==== Information supplied ====

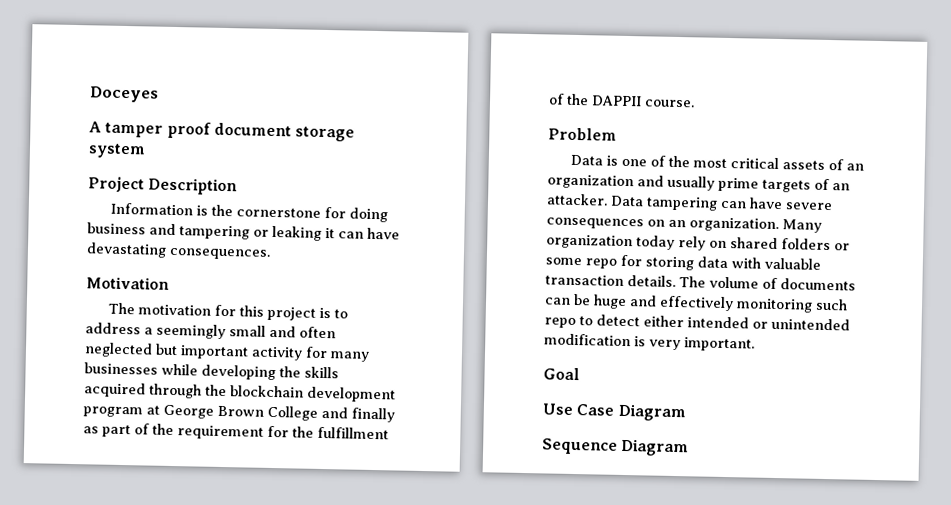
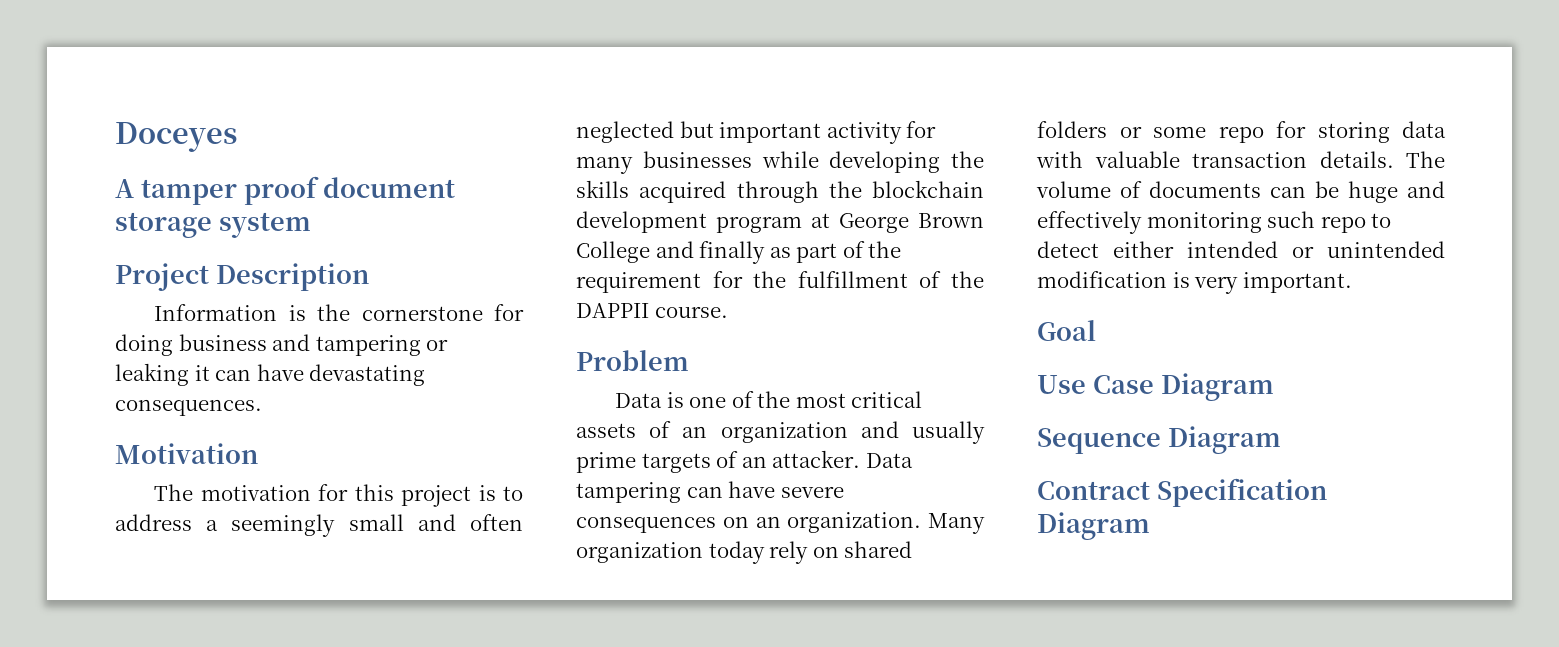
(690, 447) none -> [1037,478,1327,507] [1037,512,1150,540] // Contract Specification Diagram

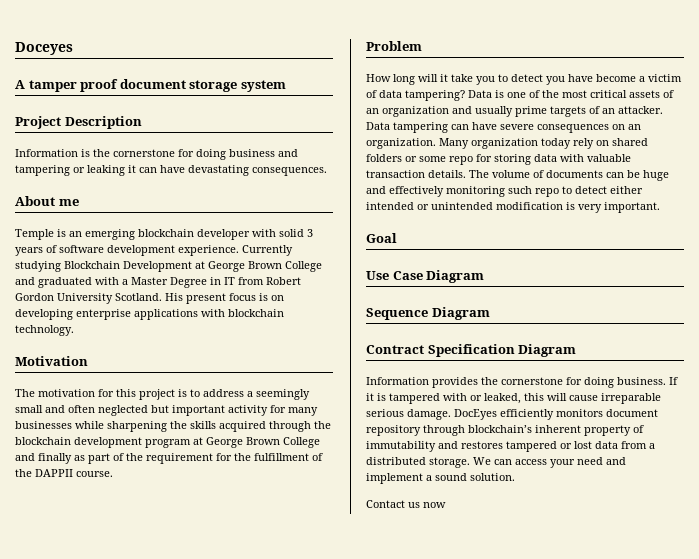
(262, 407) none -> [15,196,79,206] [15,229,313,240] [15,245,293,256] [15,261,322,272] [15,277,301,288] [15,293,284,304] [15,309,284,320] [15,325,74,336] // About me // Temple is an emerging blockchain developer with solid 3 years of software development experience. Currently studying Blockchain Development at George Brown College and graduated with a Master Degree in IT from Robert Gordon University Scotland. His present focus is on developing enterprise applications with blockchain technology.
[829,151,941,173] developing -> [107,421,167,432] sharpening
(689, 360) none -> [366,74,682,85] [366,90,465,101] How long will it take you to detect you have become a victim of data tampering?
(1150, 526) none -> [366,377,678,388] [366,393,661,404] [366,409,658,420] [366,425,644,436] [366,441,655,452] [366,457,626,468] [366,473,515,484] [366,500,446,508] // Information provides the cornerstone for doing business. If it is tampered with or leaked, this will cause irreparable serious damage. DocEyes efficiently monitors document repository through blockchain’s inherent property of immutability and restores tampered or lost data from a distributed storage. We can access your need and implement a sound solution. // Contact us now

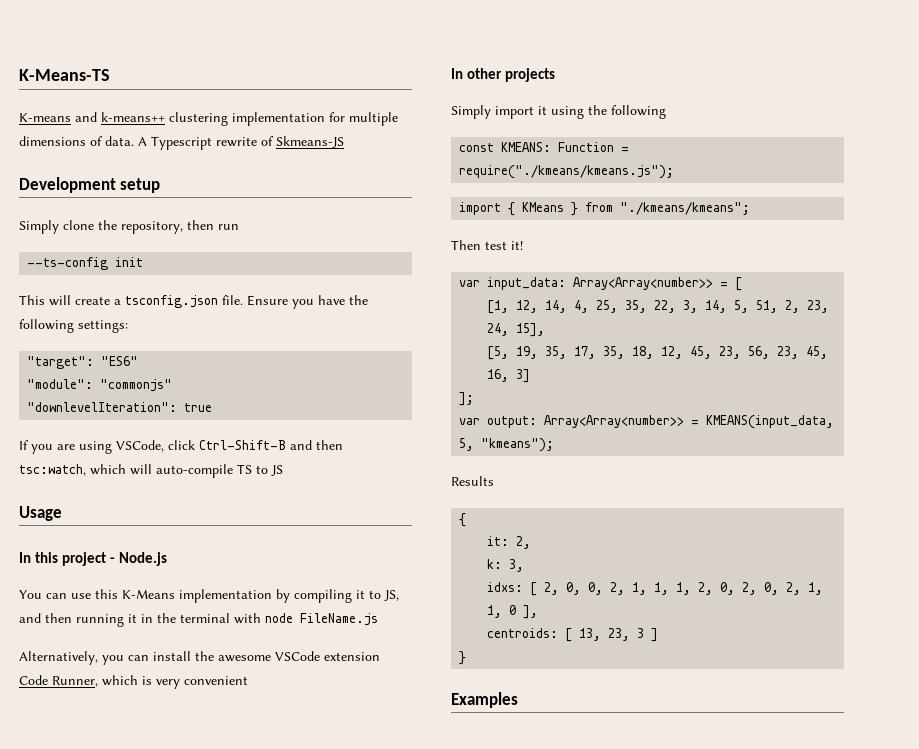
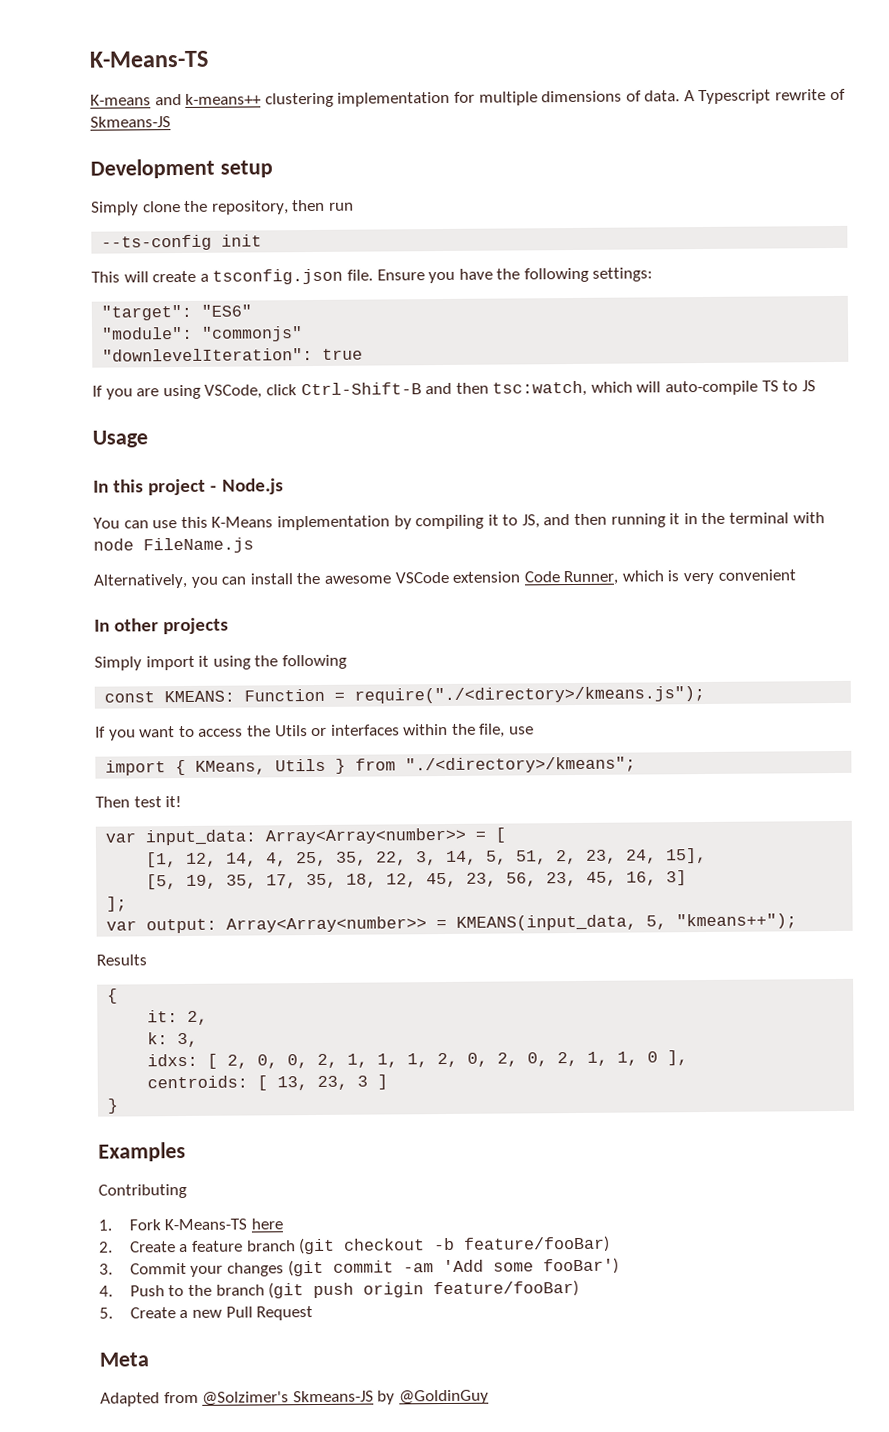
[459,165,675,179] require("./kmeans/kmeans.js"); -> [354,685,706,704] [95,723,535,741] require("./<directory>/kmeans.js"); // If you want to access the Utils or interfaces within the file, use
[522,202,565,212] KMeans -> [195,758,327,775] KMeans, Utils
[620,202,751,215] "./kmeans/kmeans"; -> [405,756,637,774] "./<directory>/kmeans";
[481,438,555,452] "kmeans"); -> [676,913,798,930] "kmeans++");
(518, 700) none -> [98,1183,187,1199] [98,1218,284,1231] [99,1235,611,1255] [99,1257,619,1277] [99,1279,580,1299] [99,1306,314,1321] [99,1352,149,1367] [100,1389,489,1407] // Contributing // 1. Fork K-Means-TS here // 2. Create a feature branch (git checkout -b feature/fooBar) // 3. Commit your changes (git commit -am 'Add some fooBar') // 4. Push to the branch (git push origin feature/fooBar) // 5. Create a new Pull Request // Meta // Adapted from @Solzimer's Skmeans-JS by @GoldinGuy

====

▶ About this exercise:
Look above for the line containing "[829,151,941,173] developing ->" and the line containing "(689, 360) none". Transcribe both, with the lines between them, exactly.

▶ Task result:
[829,151,941,173] developing -> [107,421,167,432] sharpening
(689, 360) none -> [366,74,682,85] [366,90,465,101] How long will it take you to detect you have become a victim of data tampering?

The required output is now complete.